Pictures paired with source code
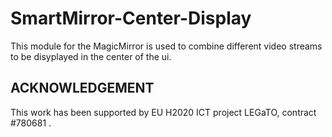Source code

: # SmartMirror-Center-Display

This module for the MagicMirror is used to combine different video streams to be disyplayed in the center of the ui.

## ACKNOWLEDGEMENT

This work has been supported by EU H2020 ICT project LEGaTO, contract #780681 .
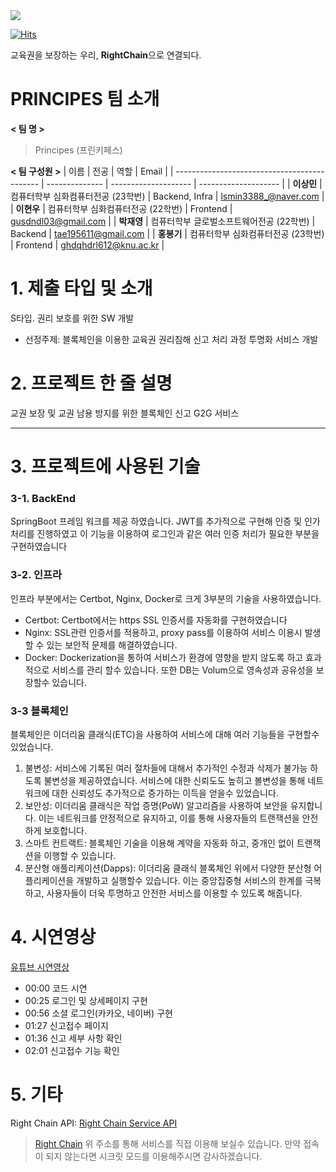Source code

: <div><img src="https://capsule-render.vercel.app/api?type=waving&color=0:99cc99,100:009630&height=200&section=header&text=RightChain&fontSize=90" /></div>

[![Hits](https://hits.seeyoufarm.com/api/count/incr/badge.svg?url=https%3A%2F%2Fgithub.com%2Fgjbae1212%2Fhit-counter&count_bg=%2347AFE9&title_bg=%23229812&icon=&icon_color=%23E7E7E7&title=RightChain&edge_flat=false)](https://hits.seeyoufarm.com)

교육권을 보장하는 우리, **RightChain**으로 연결되다.

# PRINCIPES 팀 소개

**< 팀 명 >** <br>
> Principes (프린키페스)

**< 팀 구성원 >**
| 이름                                         | 전공           | 역할                | Email                |
| -------------------------------------------- | --------------  | -------------------- | -------------------- |
| **이상민** | 컴퓨터학부 심화컴퓨터전공 (23학번) | Backend, Infra | lsmin3388_@naver.com |
| **이현우** | 컴퓨터학부 심화컴퓨터전공 (22학번)      | Frontend | gusdndl03@gmail.com |
| **박재영** | 컴퓨터학부 글로벌소프트웨어전공 (22학번)     | Backend | tae195611@gmail.com |
| **홍봉기** | 컴퓨터학부 심화컴퓨터전공 (23학번)     | Frontend | ghdqhdrl612@knu.ac.kr |


# 1. 제출 타입 및 소개

S타입. 권리 보호를 위한 SW 개발
- 선정주제: 
블록체인을 이용한 교육권 권리침해 신고 처리 과정 투명화 서비스 개발


#  2. 프로젝트 한 줄 설명
교권 보장 및 교권 남용 방지를 위한 블록체인 신고 G2G 서비스 

----
#  3. 프로젝트에 사용된 기술
### 3-1. BackEnd 
SpringBoot 프레임 워크를 제공 하였습니다. JWT를 추가적으로 구현해 인증 및 인가처리를 진행하였고 이 기능을 이용하여 로그인과 같은 여러 인증 처리가 필요한 부분을 구현하였습니다

### 3-2. 인프라
인프라 부분에서는 Certbot, Nginx, Docker로 크게 3부분의 기술을 사용하였습니다.
- Certbot: Certbot에서는 https SSL 인증서를 자동화를 구현하였습니다
- Nginx: SSL관련 인증서를 적용하고, proxy pass를 이용하여 서비스 이용시 발생할 수 있는 보안적 문제를 해결하였습니다.
- Docker: Dockerization을 통하여 서비스가 환경에 영향을 받지 않도록 하고 효과적으로 서비스를 관리 할수 있습니다. 또한 DB는 Volum으로 영속성과 공유성을 보장할수 있습니다.

### 3-3 블록체인
블록체인은 이더리움 클래식(ETC)을 사용하여 서비스에 대해 여러 기능들을 구현할수 있었습니다.
1. 불변성: 서비스에 기록된 여러 절차들에 대해서 추가적인 수정과 삭제가 불가능 하도록 불변성을 제공하였습니다. 서비스에 대한 신뢰도도 높히고 볼변성을 통해 네트워크에 대한 신뢰성도 추가적으로 증가하는 이득을 얻을수 있었습니다.
2. 보안성: 이더리움 클래식은 작업 증명(PoW) 알고리즘을 사용하여 보안을 유지합니다. 이는 네트워크를 안정적으로 유지하고, 이를 통해 사용자들의 트랜잭션을 안전하게 보호합니다.
3. 스마트 컨트랙트: 블록체인 기술을 이용해 계약을 자동화 하고, 중개인 없이 트랜잭션을 이행할 수 있습니다.
4. 분산형 애플리케이션(Dapps): 이더리움 클래식 블록체인 위에서 다양한 분산형 어플리케이션을 개발하고 실행할수 있습니다. 이는 중앙집중형 서비스의 한계를 극복하고, 사용자들이 더욱 투명하고 안전한 서비스를 이용할 수 있도록 해줍니다.

# 4. 시연영상
<a href = "https://youtu.be/JEZiTHB7Cho">유튜브 시연영상</a>

- 00:00 코드 시연
- 00:25 로그인 및 상세페이지 구현
- 00:56 소셜 로그인(카카오, 네이버) 구현
- 01:27 신고접수 페이지
- 01:36 신고 세부 사항 확인
- 02:01 신고접수 기능 확인


#  5. 기타
Right Chain API: [Right Chain Service API](https://app.getpostman.com/join-team?invite_code=1bcbe45f5cd1a43460929f18e6e3744b&target_code=079b1e4b79dc7d6067eeb302f2d8fa7b)
> [Right Chain](https://h.princip.es)
> 위 주소를 통해 서비스를 직접 이용해 보실수 있습니다. 만약 접속이 되지 않는다면 시크릿 모드를 이용해주시면 감사하겠습니다.
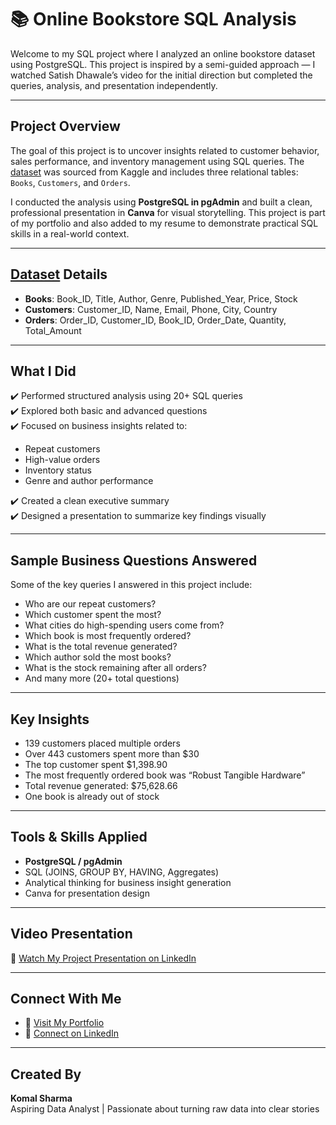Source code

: # 📚 Online Bookstore SQL Analysis

Welcome to my SQL project where I analyzed an online bookstore dataset using PostgreSQL. This project is inspired by a semi-guided approach — I watched Satish Dhawale’s video for the initial direction but completed the queries, analysis, and presentation independently.

---

## Project Overview

The goal of this project is to uncover insights related to customer behavior, sales performance, and inventory management using SQL queries. The [dataset](#) was sourced from Kaggle and includes three relational tables: `Books`, `Customers`, and `Orders`.

I conducted the analysis using **PostgreSQL in pgAdmin** and built a clean, professional presentation in **Canva** for visual storytelling. This project is part of my portfolio and also added to my resume to demonstrate practical SQL skills in a real-world context.

---

## [Dataset](#) Details

- **Books**: Book_ID, Title, Author, Genre, Published_Year, Price, Stock  
- **Customers**: Customer_ID, Name, Email, Phone, City, Country  
- **Orders**: Order_ID, Customer_ID, Book_ID, Order_Date, Quantity, Total_Amount  

---

## What I Did

✔️ Performed structured analysis using 20+ SQL queries  
✔️ Explored both basic and advanced questions  
✔️ Focused on business insights related to:
- Repeat customers  
- High-value orders  
- Inventory status  
- Genre and author performance

✔️ Created a clean executive summary    
✔️ Designed a presentation to summarize key findings visually

---

## Sample Business Questions Answered

Some of the key queries I answered in this project include:

- Who are our repeat customers?  
- Which customer spent the most?  
- What cities do high-spending users come from?  
- Which book is most frequently ordered?  
- What is the total revenue generated?  
- Which author sold the most books?  
- What is the stock remaining after all orders?  
- And many more (20+ total questions)

---

## Key Insights

- 139 customers placed multiple orders  
- Over 443 customers spent more than $30  
- The top customer spent $1,398.90  
- The most frequently ordered book was “Robust Tangible Hardware”  
- Total revenue generated: $75,628.66  
- One book is already out of stock

---

## Tools & Skills Applied

- **PostgreSQL / pgAdmin**  
- SQL (JOINS, GROUP BY, HAVING, Aggregates)  
- Analytical thinking for business insight generation  
- Canva for presentation design  

---

## Video Presentation

🔗 [Watch My Project Presentation on LinkedIn](#)

---

## Connect With Me

- 📂 [Visit My Portfolio](https://komalsharma0.github.io/Portfolio/)
- 🔗 [Connect on LinkedIn](https://www.linkedin.com/in/komalsharma-insights/) 

---

## Created By

**Komal Sharma**  
Aspiring Data Analyst | Passionate about turning raw data into clear stories  
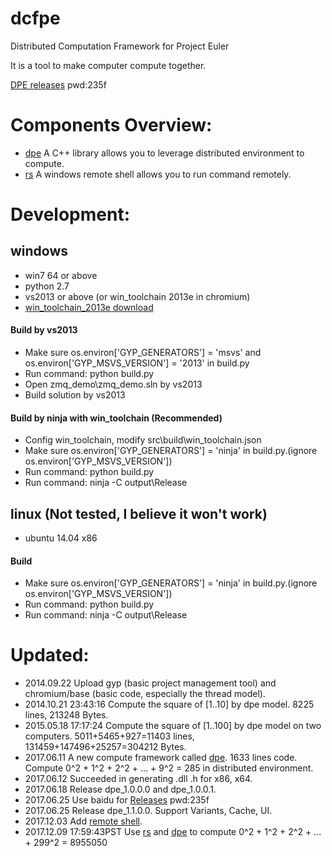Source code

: dcfpe
=====

Distributed Computation Framework for Project Euler

It is a tool to make computer compute together.

[DPE releases](http://pan.baidu.com/s/1o8fqAqI) pwd:235f

Components Overview:
====================
* [dpe](https://github.com/baihacker/dcfpe/tree/master/src/dpe) A C++ library allows you to leverage distributed environment to compute.
* [rs](https://github.com/baihacker/dcfpe/tree/master/src/remote_shell) A windows remote shell allows you to run command remotely.

Development:
========================
## windows
* win7 64 or above
* python 2.7
* vs2013 or above (or win_toolchain 2013e in chromium)
* [win_toolchain_2013e download](http://yun.baidu.com/share/link?shareid=2799405881&uk=2684621311)

#### Build by vs2013
* Make sure os.environ['GYP_GENERATORS'] = 'msvs' and os.environ['GYP_MSVS_VERSION'] = '2013' in build.py
* Run command: python build.py
* Open zmq_demo\zmq_demo.sln by vs2013
* Build solution by vs2013

#### Build by ninja with win_toolchain (Recommended)
* Config win_toolchain, modify src\build\win_toolchain.json
* Make sure os.environ['GYP_GENERATORS'] = 'ninja' in build.py.(ignore os.environ['GYP_MSVS_VERSION'])
* Run command: python build.py
* Run command: ninja -C output\Release

## linux (Not tested, I believe it won't work)
* ubuntu 14.04 x86

#### Build
* Make sure os.environ['GYP_GENERATORS'] = 'ninja' in build.py.(ignore os.environ['GYP_MSVS_VERSION'])
* Run command: python build.py
* Run command: ninja -C output\Release


Updated:
========
* 2014.09.22 Upload gyp (basic project management tool) and chromium/base (basic code, especially the thread model).
* 2014.10.21 23:43:16 Compute the square of [1..10] by dpe model. 8225 lines, 213248 Bytes.
* 2015.05.18 17:17:24 Compute the square of [1..100] by dpe model on two computers. 5011+5465+927=11403 lines, 131459+147496+25257=304212 Bytes.
* 2017.06.11 A new compute framework called [dpe](https://github.com/baihacker/dcfpe/tree/master/src/dpe). 1633 lines code. Compute 0^2 + 1^2 + 2^2 + ... + 9^2 = 285 in distributed environment.
* 2017.06.12 Succeeded in generating .dll .h for x86, x64.
* 2017.06.18 Release dpe_1.0.0.0 and dpe_1.0.0.1.
* 2017.06.25 Use baidu for [Releases](http://pan.baidu.com/s/1o8fqAqI) pwd:235f
* 2017.06.25 Release dpe_1.1.0.0. Support Variants, Cache, UI.
* 2017.12.03 Add [remote shell](https://github.com/baihacker/dcfpe/tree/master/src/remote_shell).
* 2017.12.09 17:59:43PST Use [rs](https://github.com/baihacker/dcfpe/tree/master/src/remote_shell) and [dpe](https://github.com/baihacker/dcfpe/tree/master/src/dpe) to compute 0^2 + 1^2 + 2^2 + ... + 299^2 = 8955050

**Your instructions**. Begin at the line above that has "1. 불변성: 서비스에" and stop after the line that has "2. 보안성: 이더리움", copying each line exactly and adding nothing else.

**Exercise solution**.
1. 불변성: 서비스에 기록된 여러 절차들에 대해서 추가적인 수정과 삭제가 불가능 하도록 불변성을 제공하였습니다. 서비스에 대한 신뢰도도 높히고 볼변성을 통해 네트워크에 대한 신뢰성도 추가적으로 증가하는 이득을 얻을수 있었습니다.
2. 보안성: 이더리움 클래식은 작업 증명(PoW) 알고리즘을 사용하여 보안을 유지합니다. 이는 네트워크를 안정적으로 유지하고, 이를 통해 사용자들의 트랜잭션을 안전하게 보호합니다.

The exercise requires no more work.